## Material for this exercise:
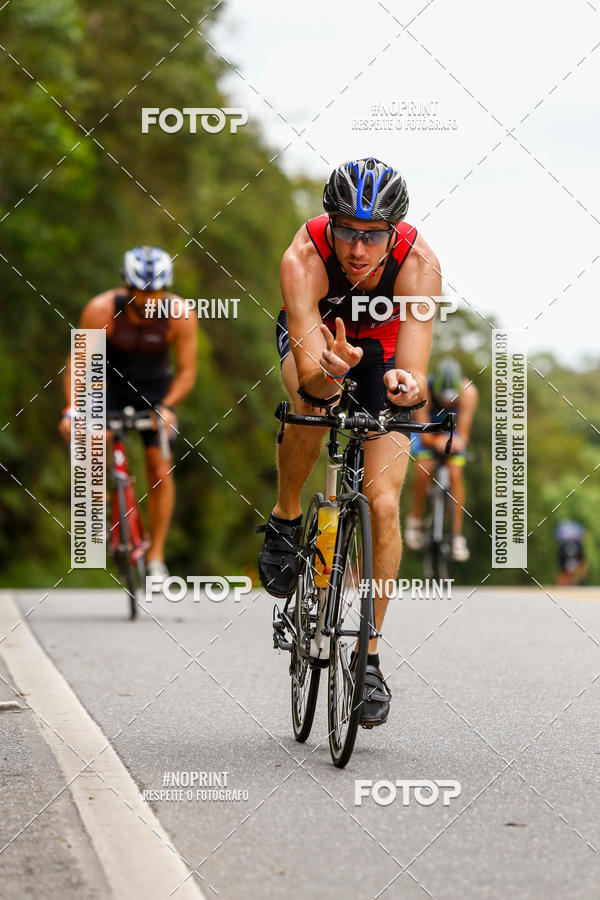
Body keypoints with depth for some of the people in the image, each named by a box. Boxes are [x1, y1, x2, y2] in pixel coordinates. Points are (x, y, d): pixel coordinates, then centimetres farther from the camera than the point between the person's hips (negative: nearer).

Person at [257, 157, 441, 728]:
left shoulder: (418, 264, -36)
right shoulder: (304, 258, -37)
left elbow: (415, 378, -42)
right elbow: (310, 378, -44)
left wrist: (407, 386, -64)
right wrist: (328, 373, -65)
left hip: (383, 347, 0)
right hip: (314, 337, 0)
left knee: (383, 504, -12)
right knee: (312, 406, -36)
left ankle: (369, 654, 4)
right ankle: (285, 520, -7)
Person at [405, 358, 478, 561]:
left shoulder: (468, 392, -31)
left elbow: (463, 433, -29)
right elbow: (425, 435, -34)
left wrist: (458, 441, -50)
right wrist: (437, 442, -53)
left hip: (453, 432, 1)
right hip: (427, 432, -1)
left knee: (455, 474, -19)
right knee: (424, 469, -25)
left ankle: (458, 537, -12)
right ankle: (415, 519, 0)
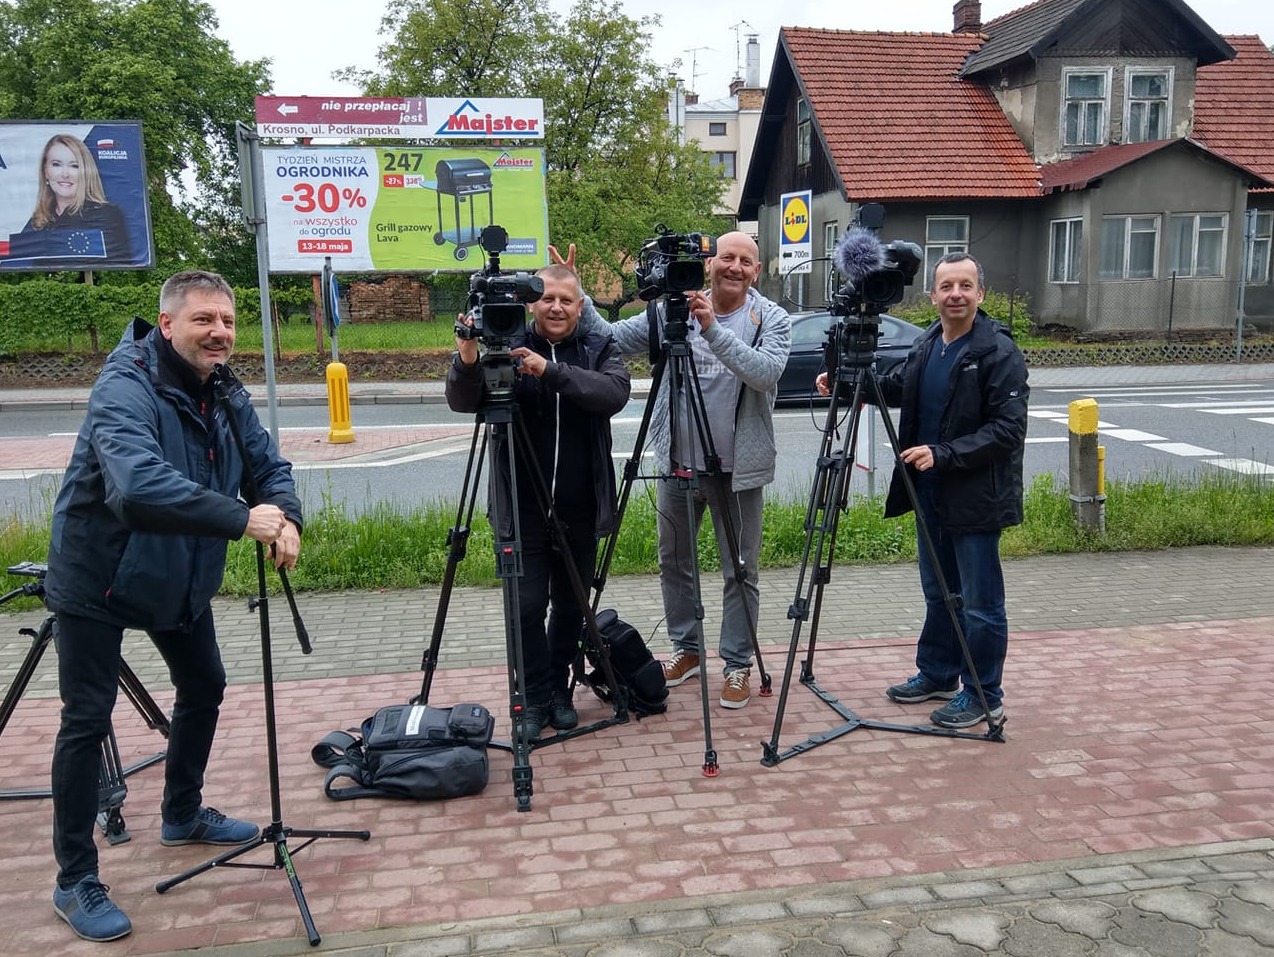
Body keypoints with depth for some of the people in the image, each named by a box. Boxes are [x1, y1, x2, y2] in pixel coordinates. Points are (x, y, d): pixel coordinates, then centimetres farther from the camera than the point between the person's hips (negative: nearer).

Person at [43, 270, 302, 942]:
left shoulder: (224, 393, -2)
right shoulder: (125, 388, -27)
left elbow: (270, 464, -3)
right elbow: (136, 484, -44)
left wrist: (286, 518, -26)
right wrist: (243, 519, -48)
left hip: (180, 580, 8)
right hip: (95, 581, -8)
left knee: (204, 687, 18)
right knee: (87, 721, -5)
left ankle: (184, 816, 40)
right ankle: (75, 881, 10)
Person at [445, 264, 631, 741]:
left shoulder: (600, 349, 2)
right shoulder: (507, 347, -1)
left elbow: (615, 393, -18)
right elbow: (462, 403, -12)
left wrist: (552, 371, -30)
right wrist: (467, 361, -33)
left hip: (580, 508, 2)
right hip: (523, 509, -1)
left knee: (571, 605, 12)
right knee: (528, 605, -2)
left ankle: (559, 691, 29)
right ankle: (535, 699, 14)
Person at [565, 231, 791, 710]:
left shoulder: (771, 319, -5)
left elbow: (766, 372, -23)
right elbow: (611, 339, -2)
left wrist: (713, 328, -30)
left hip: (738, 468, -3)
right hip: (678, 461, 3)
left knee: (741, 572, 6)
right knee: (673, 561, 14)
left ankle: (738, 665, 21)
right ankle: (687, 650, 33)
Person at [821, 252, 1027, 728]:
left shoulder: (998, 352, -15)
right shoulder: (926, 345, 7)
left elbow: (1008, 429, -19)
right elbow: (896, 386, 24)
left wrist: (943, 454, -25)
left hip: (976, 499, -8)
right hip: (930, 493, 8)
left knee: (980, 604, 3)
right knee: (938, 593, 20)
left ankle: (983, 696, 17)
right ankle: (937, 675, 35)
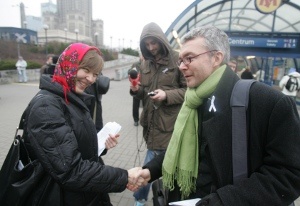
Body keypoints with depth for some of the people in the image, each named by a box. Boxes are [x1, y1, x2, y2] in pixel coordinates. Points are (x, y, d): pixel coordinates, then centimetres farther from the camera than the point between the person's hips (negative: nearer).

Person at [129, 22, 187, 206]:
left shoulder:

## What you need to do:
If a record holds a picture, drop the picture and return the rest of it exactly.

## Written response:
Body keypoints with depth for some of the people in the image, each named by a box. Boxes are [x1, y1, x2, y2] in pixel coordinates. Points are (x, y, d): pixel coordinates, then centimetres farther from the camera than the point between the person's hips (negative: nearer).

Person at [257, 157, 441, 728]:
left shoulder: (418, 264, -36)
right shoulder: (304, 258, -37)
left elbow: (415, 378, -42)
right elbow: (310, 378, -44)
left wrist: (407, 386, -64)
right wrist: (328, 373, -65)
left hip: (383, 347, 0)
right hip: (314, 337, 0)
left knee: (383, 504, -12)
right knee: (312, 406, -36)
left ankle: (369, 654, 4)
right ankle: (285, 520, -7)
Person at [405, 358, 478, 561]:
left shoulder: (468, 392, -31)
left elbow: (463, 433, -29)
right elbow: (425, 435, -34)
left wrist: (458, 441, -50)
right wrist: (437, 442, -53)
left hip: (453, 432, 1)
right hip: (427, 432, -1)
left knee: (455, 474, -19)
right knee: (424, 469, -25)
left ankle: (458, 537, -12)
right ankle: (415, 519, 0)
Body keypoints with depth for some of the people in the image, each named by a box. Boxes are [x1, y1, x2, y2] in pixel coordinates. Points are (x, y, d): pixel coordinates, then centimetres farther from the camera than the point between the person's hips (negative: nearer).

Person at [43, 270, 302, 942]:
left shoulder: (224, 393, -2)
right shoulder: (125, 388, -27)
left elbow: (270, 464, -3)
right elbow: (136, 484, -44)
left wrist: (286, 518, -26)
right wrist: (243, 519, -48)
left hip: (180, 580, 8)
right hip: (95, 581, -8)
left knee: (204, 687, 18)
right knee: (87, 721, -5)
left ankle: (184, 816, 40)
right ankle: (75, 881, 10)
Person at [445, 264, 631, 741]:
left shoulder: (600, 349, 2)
right shoulder: (507, 347, -1)
left elbow: (615, 393, -18)
right elbow: (462, 403, -12)
left wrist: (552, 371, -30)
right wrist: (467, 361, -33)
left hip: (580, 508, 2)
right hip: (523, 509, -1)
left knee: (571, 605, 12)
right knee: (528, 605, -2)
left ankle: (559, 691, 29)
right ankle: (535, 699, 14)
Person at [565, 231, 791, 710]:
left shoulder: (771, 319, -5)
left elbow: (766, 372, -23)
right elbow: (611, 339, -2)
left wrist: (713, 328, -30)
left hip: (738, 468, -3)
right hip: (678, 461, 3)
left knee: (741, 572, 6)
right knee: (673, 561, 14)
left ankle: (738, 665, 21)
right ankle: (687, 650, 33)
Person at [821, 252, 1027, 728]:
left shoulder: (998, 352, -15)
right shoulder: (926, 345, 7)
left elbow: (1008, 429, -19)
right elbow: (896, 386, 24)
left wrist: (943, 454, -25)
left hip: (976, 499, -8)
right hip: (930, 493, 8)
left knee: (980, 604, 3)
right knee: (938, 593, 20)
left ankle: (983, 696, 17)
right ankle: (937, 675, 35)
Body keypoints with depth for some of the people in the image, each named by a box. Boxes are [x1, y1, x2, y2] in pixel coordinates. Points are (x, y, d): pixel coordinates, then centimetres farther from the camera than the point between the person's hips (negative: nearer).

Person at [129, 22, 187, 206]:
left shoulder:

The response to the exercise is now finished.